Available data
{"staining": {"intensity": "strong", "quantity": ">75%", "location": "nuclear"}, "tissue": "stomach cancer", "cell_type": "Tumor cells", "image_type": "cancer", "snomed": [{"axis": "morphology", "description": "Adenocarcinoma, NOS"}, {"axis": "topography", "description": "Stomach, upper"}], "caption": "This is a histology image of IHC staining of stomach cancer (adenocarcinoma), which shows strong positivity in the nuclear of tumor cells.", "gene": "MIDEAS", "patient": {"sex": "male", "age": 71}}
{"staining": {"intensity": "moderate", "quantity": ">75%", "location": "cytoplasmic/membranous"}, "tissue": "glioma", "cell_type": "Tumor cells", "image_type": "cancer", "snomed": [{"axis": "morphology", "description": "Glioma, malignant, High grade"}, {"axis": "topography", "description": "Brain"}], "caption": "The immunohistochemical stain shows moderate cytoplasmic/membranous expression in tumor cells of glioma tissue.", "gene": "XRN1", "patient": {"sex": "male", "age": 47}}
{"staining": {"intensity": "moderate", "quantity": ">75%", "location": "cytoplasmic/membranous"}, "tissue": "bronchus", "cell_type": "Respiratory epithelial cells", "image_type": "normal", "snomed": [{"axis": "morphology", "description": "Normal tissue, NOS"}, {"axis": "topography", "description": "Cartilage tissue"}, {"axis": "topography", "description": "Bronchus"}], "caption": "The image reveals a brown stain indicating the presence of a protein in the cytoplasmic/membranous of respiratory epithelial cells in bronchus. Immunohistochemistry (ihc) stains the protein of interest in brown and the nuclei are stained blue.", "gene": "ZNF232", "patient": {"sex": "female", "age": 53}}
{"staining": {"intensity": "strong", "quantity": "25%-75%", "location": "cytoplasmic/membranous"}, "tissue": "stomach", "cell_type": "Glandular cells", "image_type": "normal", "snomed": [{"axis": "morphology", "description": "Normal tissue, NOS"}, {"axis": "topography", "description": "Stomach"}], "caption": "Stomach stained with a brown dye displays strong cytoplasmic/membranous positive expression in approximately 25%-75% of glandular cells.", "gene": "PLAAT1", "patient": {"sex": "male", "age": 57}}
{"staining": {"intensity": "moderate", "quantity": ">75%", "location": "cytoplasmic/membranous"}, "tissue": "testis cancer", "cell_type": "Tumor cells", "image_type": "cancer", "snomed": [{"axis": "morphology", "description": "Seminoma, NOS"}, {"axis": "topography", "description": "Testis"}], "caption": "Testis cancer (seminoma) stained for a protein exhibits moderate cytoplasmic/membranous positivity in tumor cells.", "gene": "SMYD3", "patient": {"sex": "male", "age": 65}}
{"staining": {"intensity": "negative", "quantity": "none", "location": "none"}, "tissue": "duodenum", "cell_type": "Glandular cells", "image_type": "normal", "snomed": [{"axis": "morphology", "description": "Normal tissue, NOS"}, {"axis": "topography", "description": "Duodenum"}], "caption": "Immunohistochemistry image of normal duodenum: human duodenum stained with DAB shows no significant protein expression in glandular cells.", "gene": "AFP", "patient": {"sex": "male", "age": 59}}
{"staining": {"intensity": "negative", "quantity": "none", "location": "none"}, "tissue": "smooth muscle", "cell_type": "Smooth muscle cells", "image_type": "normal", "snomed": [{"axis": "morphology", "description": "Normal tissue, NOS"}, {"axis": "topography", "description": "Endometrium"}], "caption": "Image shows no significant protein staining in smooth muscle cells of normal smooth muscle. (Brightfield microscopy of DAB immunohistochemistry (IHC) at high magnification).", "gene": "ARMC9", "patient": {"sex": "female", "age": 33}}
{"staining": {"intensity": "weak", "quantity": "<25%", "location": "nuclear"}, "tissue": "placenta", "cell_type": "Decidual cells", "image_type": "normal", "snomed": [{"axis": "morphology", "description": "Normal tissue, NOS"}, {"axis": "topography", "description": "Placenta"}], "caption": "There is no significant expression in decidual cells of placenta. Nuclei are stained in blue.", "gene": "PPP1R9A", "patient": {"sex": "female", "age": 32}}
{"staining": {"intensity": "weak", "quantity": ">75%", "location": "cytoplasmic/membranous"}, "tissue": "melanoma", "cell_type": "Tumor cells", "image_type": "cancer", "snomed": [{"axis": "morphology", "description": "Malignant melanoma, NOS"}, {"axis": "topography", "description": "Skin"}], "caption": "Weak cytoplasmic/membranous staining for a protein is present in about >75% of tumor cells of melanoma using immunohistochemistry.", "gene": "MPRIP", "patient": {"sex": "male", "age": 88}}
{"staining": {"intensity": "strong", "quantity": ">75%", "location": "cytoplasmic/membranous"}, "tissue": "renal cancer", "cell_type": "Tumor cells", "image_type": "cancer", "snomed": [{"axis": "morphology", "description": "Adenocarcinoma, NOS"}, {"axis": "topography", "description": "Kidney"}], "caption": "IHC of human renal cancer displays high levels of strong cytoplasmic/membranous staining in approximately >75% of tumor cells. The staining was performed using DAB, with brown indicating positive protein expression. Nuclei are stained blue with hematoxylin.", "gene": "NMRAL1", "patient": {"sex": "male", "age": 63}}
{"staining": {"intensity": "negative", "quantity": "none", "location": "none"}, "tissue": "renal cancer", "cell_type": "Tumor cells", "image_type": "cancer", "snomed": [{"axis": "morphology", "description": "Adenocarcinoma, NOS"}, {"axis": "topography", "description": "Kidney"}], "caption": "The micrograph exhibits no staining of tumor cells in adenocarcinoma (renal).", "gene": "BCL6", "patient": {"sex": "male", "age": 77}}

Aim of the exercise
The output should restate the data exactly, with no line missing.

Written answer
{"staining": {"intensity": "strong", "quantity": ">75%", "location": "nuclear"}, "tissue": "stomach cancer", "cell_type": "Tumor cells", "image_type": "cancer", "snomed": [{"axis": "morphology", "description": "Adenocarcinoma, NOS"}, {"axis": "topography", "description": "Stomach, upper"}], "caption": "This is a histology image of IHC staining of stomach cancer (adenocarcinoma), which shows strong positivity in the nuclear of tumor cells.", "gene": "MIDEAS", "patient": {"sex": "male", "age": 71}}
{"staining": {"intensity": "moderate", "quantity": ">75%", "location": "cytoplasmic/membranous"}, "tissue": "glioma", "cell_type": "Tumor cells", "image_type": "cancer", "snomed": [{"axis": "morphology", "description": "Glioma, malignant, High grade"}, {"axis": "topography", "description": "Brain"}], "caption": "The immunohistochemical stain shows moderate cytoplasmic/membranous expression in tumor cells of glioma tissue.", "gene": "XRN1", "patient": {"sex": "male", "age": 47}}
{"staining": {"intensity": "moderate", "quantity": ">75%", "location": "cytoplasmic/membranous"}, "tissue": "bronchus", "cell_type": "Respiratory epithelial cells", "image_type": "normal", "snomed": [{"axis": "morphology", "description": "Normal tissue, NOS"}, {"axis": "topography", "description": "Cartilage tissue"}, {"axis": "topography", "description": "Bronchus"}], "caption": "The image reveals a brown stain indicating the presence of a protein in the cytoplasmic/membranous of respiratory epithelial cells in bronchus. Immunohistochemistry (ihc) stains the protein of interest in brown and the nuclei are stained blue.", "gene": "ZNF232", "patient": {"sex": "female", "age": 53}}
{"staining": {"intensity": "strong", "quantity": "25%-75%", "location": "cytoplasmic/membranous"}, "tissue": "stomach", "cell_type": "Glandular cells", "image_type": "normal", "snomed": [{"axis": "morphology", "description": "Normal tissue, NOS"}, {"axis": "topography", "description": "Stomach"}], "caption": "Stomach stained with a brown dye displays strong cytoplasmic/membranous positive expression in approximately 25%-75% of glandular cells.", "gene": "PLAAT1", "patient": {"sex": "male", "age": 57}}
{"staining": {"intensity": "moderate", "quantity": ">75%", "location": "cytoplasmic/membranous"}, "tissue": "testis cancer", "cell_type": "Tumor cells", "image_type": "cancer", "snomed": [{"axis": "morphology", "description": "Seminoma, NOS"}, {"axis": "topography", "description": "Testis"}], "caption": "Testis cancer (seminoma) stained for a protein exhibits moderate cytoplasmic/membranous positivity in tumor cells.", "gene": "SMYD3", "patient": {"sex": "male", "age": 65}}
{"staining": {"intensity": "negative", "quantity": "none", "location": "none"}, "tissue": "duodenum", "cell_type": "Glandular cells", "image_type": "normal", "snomed": [{"axis": "morphology", "description": "Normal tissue, NOS"}, {"axis": "topography", "description": "Duodenum"}], "caption": "Immunohistochemistry image of normal duodenum: human duodenum stained with DAB shows no significant protein expression in glandular cells.", "gene": "AFP", "patient": {"sex": "male", "age": 59}}
{"staining": {"intensity": "negative", "quantity": "none", "location": "none"}, "tissue": "smooth muscle", "cell_type": "Smooth muscle cells", "image_type": "normal", "snomed": [{"axis": "morphology", "description": "Normal tissue, NOS"}, {"axis": "topography", "description": "Endometrium"}], "caption": "Image shows no significant protein staining in smooth muscle cells of normal smooth muscle. (Brightfield microscopy of DAB immunohistochemistry (IHC) at high magnification).", "gene": "ARMC9", "patient": {"sex": "female", "age": 33}}
{"staining": {"intensity": "weak", "quantity": "<25%", "location": "nuclear"}, "tissue": "placenta", "cell_type": "Decidual cells", "image_type": "normal", "snomed": [{"axis": "morphology", "description": "Normal tissue, NOS"}, {"axis": "topography", "description": "Placenta"}], "caption": "There is no significant expression in decidual cells of placenta. Nuclei are stained in blue.", "gene": "PPP1R9A", "patient": {"sex": "female", "age": 32}}
{"staining": {"intensity": "weak", "quantity": ">75%", "location": "cytoplasmic/membranous"}, "tissue": "melanoma", "cell_type": "Tumor cells", "image_type": "cancer", "snomed": [{"axis": "morphology", "description": "Malignant melanoma, NOS"}, {"axis": "topography", "description": "Skin"}], "caption": "Weak cytoplasmic/membranous staining for a protein is present in about >75% of tumor cells of melanoma using immunohistochemistry.", "gene": "MPRIP", "patient": {"sex": "male", "age": 88}}
{"staining": {"intensity": "strong", "quantity": ">75%", "location": "cytoplasmic/membranous"}, "tissue": "renal cancer", "cell_type": "Tumor cells", "image_type": "cancer", "snomed": [{"axis": "morphology", "description": "Adenocarcinoma, NOS"}, {"axis": "topography", "description": "Kidney"}], "caption": "IHC of human renal cancer displays high levels of strong cytoplasmic/membranous staining in approximately >75% of tumor cells. The staining was performed using DAB, with brown indicating positive protein expression. Nuclei are stained blue with hematoxylin.", "gene": "NMRAL1", "patient": {"sex": "male", "age": 63}}
{"staining": {"intensity": "negative", "quantity": "none", "location": "none"}, "tissue": "renal cancer", "cell_type": "Tumor cells", "image_type": "cancer", "snomed": [{"axis": "morphology", "description": "Adenocarcinoma, NOS"}, {"axis": "topography", "description": "Kidney"}], "caption": "The micrograph exhibits no staining of tumor cells in adenocarcinoma (renal).", "gene": "BCL6", "patient": {"sex": "male", "age": 77}}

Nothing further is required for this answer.